Industry Impact: Verification as an Enabler for AI Deployment

[53:25], [55:19]

• Industries with Zero Tolerance for Error:

  • Fields like aero/astro, defense, hardware require provable guarantees before deploying AI solutions.
  • “There is no partial credit for mostly verified GPU. Mostly flying plane. Yeah, yeah, yeah.” — Matt Turck & Carina Hong [55:19]

• Axiom as an Enabler:

  • “We want to see the AI for math movement that Axiom is hopefully leading transfer to these domains and try to solve some of those problems as well.” — Carina Hong [55:47]

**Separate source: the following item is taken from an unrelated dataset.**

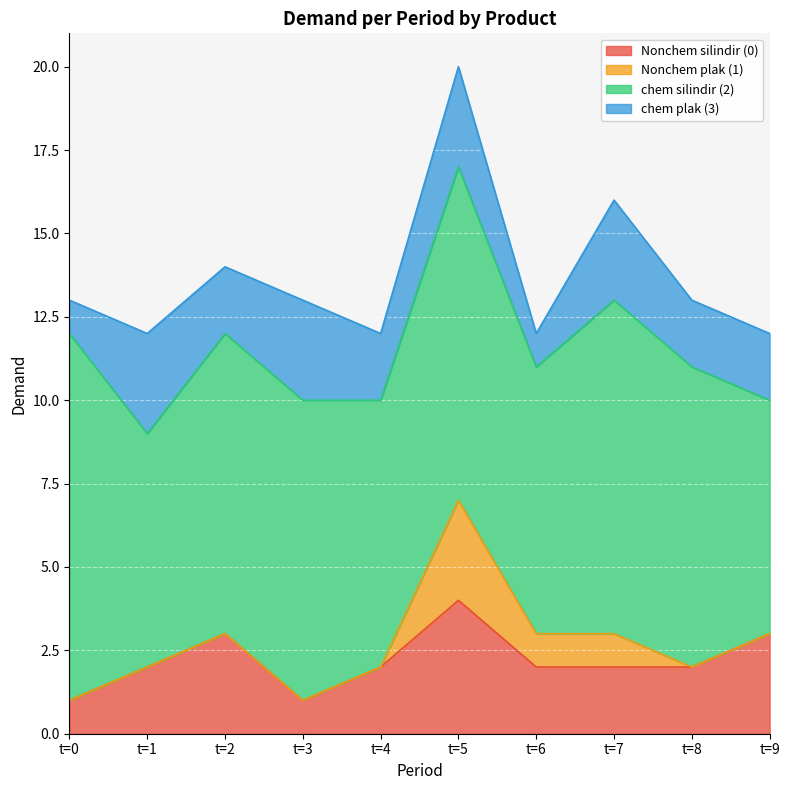

The Nonchem plak (1) series shows 1 at t=7. True or false?

True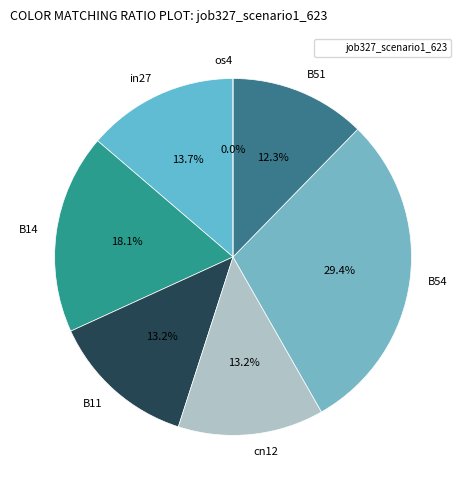

To the nearest percent, what is the difference between the largest and smallest slice percentages?

29%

Reception Among Mathematicians

[56:01]

• Verification = Trust:
  • The main reservation from mathematicians is the unverifiability of informal AI-generated proofs; formal, machine-checked proofs could solve this.
  • “If you have a formal certificate, like a stamp certifying that this is a correct Lean proof, I think people are a lot more receptive to it.” — Carina Hong [56:01]

Leadership, Culture, and Team-Building

[57:48], [59:16], [60:42], [61:07], [62:48]

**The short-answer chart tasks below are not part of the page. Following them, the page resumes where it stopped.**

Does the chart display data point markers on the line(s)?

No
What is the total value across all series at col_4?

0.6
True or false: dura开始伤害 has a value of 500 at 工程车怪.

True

• Transition from Math to CEO:

  • “I learned that ego is a really, really bad thing and we should just basically get rid of it.” — Carina Hong [59:16]

• Hiring Principles:

  • “We hire people for taste, but not for ego...when we are excited, we just go after that person.” — Carina Hong [59:46]
  • Assembled a founding team of world-class mathematicians and AI researchers—prizes alignment and culture of intellectual excitement and adventure.

• Company Culture:

  • Flat, non-hierarchical, debate encouraged, recruiting bar continually raised, successful in attracting “tribe” of like-minded talent.

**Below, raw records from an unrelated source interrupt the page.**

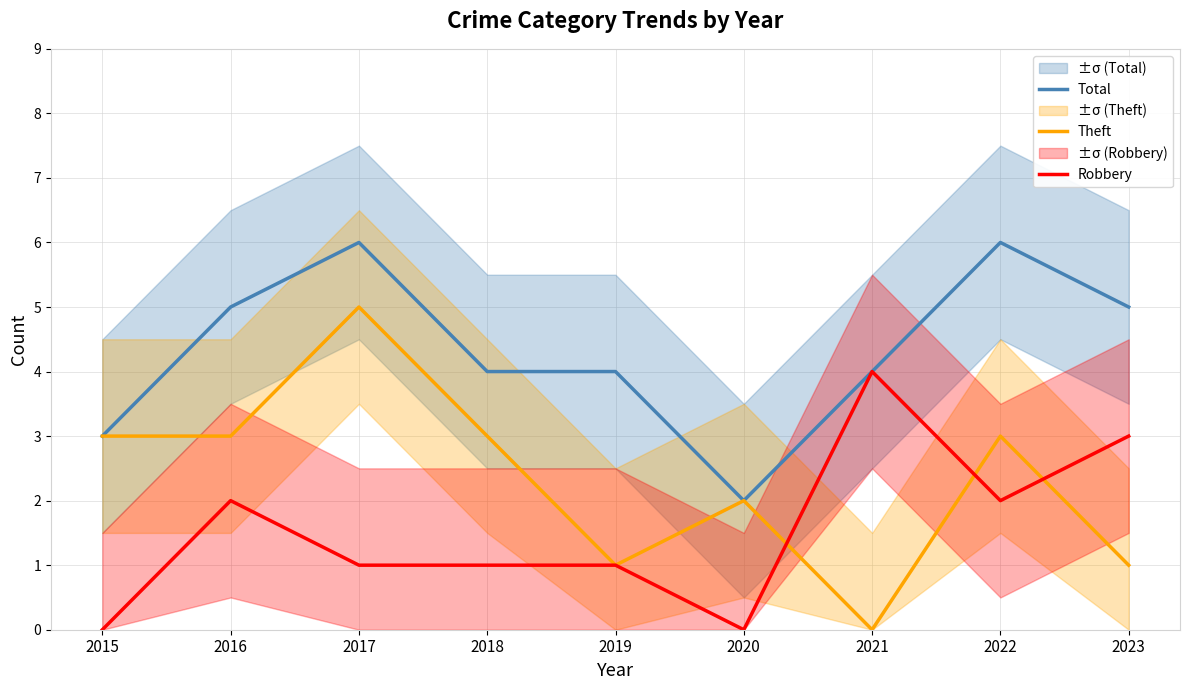

What is the sum of all Robbery values?

14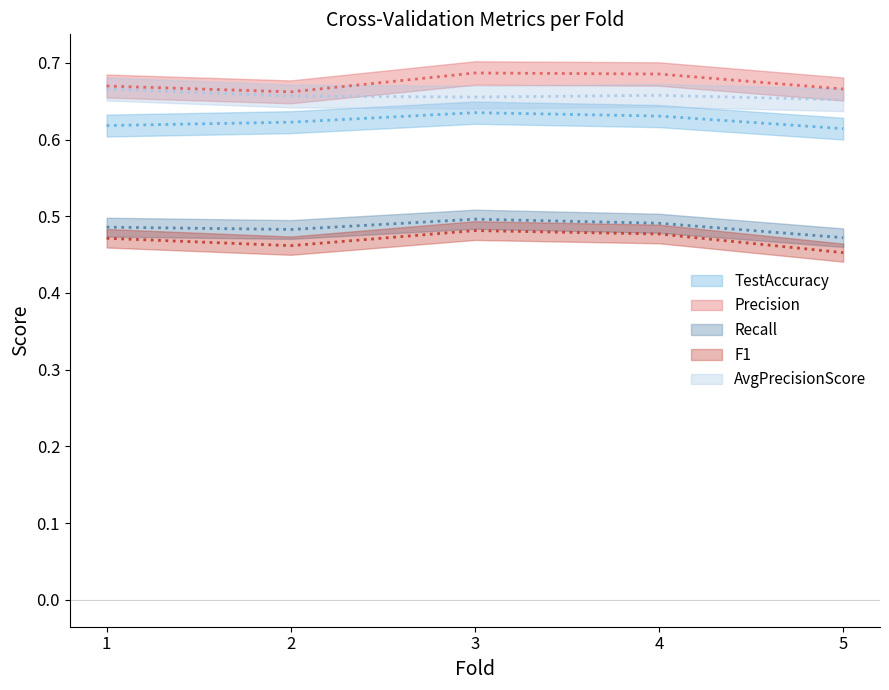

Does the chart display data point markers on the line(s)?

No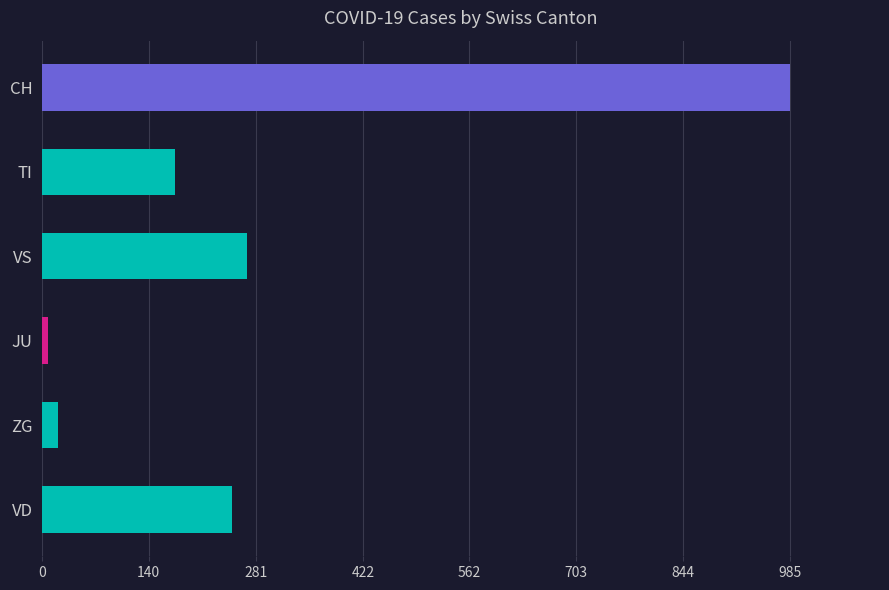

Which series has the widest spread of values?

CH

Notable Quotes & Memorable Moments

• On the core challenge:

  • “Building an AI that is 100% correct 100% of the time. Completely solving the hallucination problem or the stochastic issue—make AI perfect, the perfect prover.” — Matt Turck [20:18]

• On the future:

  • “I think this is going to be amazing. Ideas can diffuse between different fields...you have calculus, you have the industrial revolution...then you have the prototype of computer science. The rest is history.” — Carina Hong [52:20]

• On discovery:

  • “The curiosity and discovery is a basic human need and that definitely exists in...being used to motivate and inspire mathematical learning. That was a very beautiful process.” — Carina Hong [28:18]

Timeline & Timestamps

| Timestamp | Segment / Topic | |-----------|----------------| | [00:00–02:02] | The need for AI mathematicians & scope of math | | [03:06–04:05] | Putnam exam: Setup and Axiom’s achievement | | [04:13–05:07] | Solving open research conjectures with AI | | [05:31–06:58] | The role of creativity, intuition, and routine in mathematics | | [07:19–08:59] | Differences between AI and human mathematical reasoning | | [09:10–10:50] | What is Lean and why it matters | | [11:07–13:38] | The history of AI in math and comparative approaches (OpenAI, DeepMind, Axiom) | | [14:28–15:06] | Formal vs. informal reasoning; auto-formalization challenges | | [16:06–19:13] | Verification, RLVR, and eliminating hallucinations | | [20:46–23:45] | How generalizable is Axiom’s approach; moving from math to other scientific domains | | [24:53–28:18] | Carina’s personal journey: China, MIT, Ross Math Camp | | [29:53–32:00] | Transition to neuroscience, law, and founding Axiom | | [34:06–36:47] | Axiom’s technical architecture and new product launch | | [38:40–40:14] | Data scarcity & synthetic Lean data generation | | [43:10–45:19] | Internal benchmarks and scaling bottlenecks in proof AI | | [46:32–47:49] | Can AI win a Fields Medal? The real challenge in research math | | [47:49–52:20] | The future: mathematical and scientific renaissance | | [53:25–55:47] | Industry applications of verified AI: going beyond research | | [56:01–57:25] | Math community response; formal proofs increase trust | | [57:48–63:22] | Leadership, hiring, and founding an elite, adventurous team |

This episode offers a rare, detailed look at the future of automated mathematical reasoning and proof, the technical, philosophical, and societal shifts it will drive, and the remarkable journey of one of its pioneers.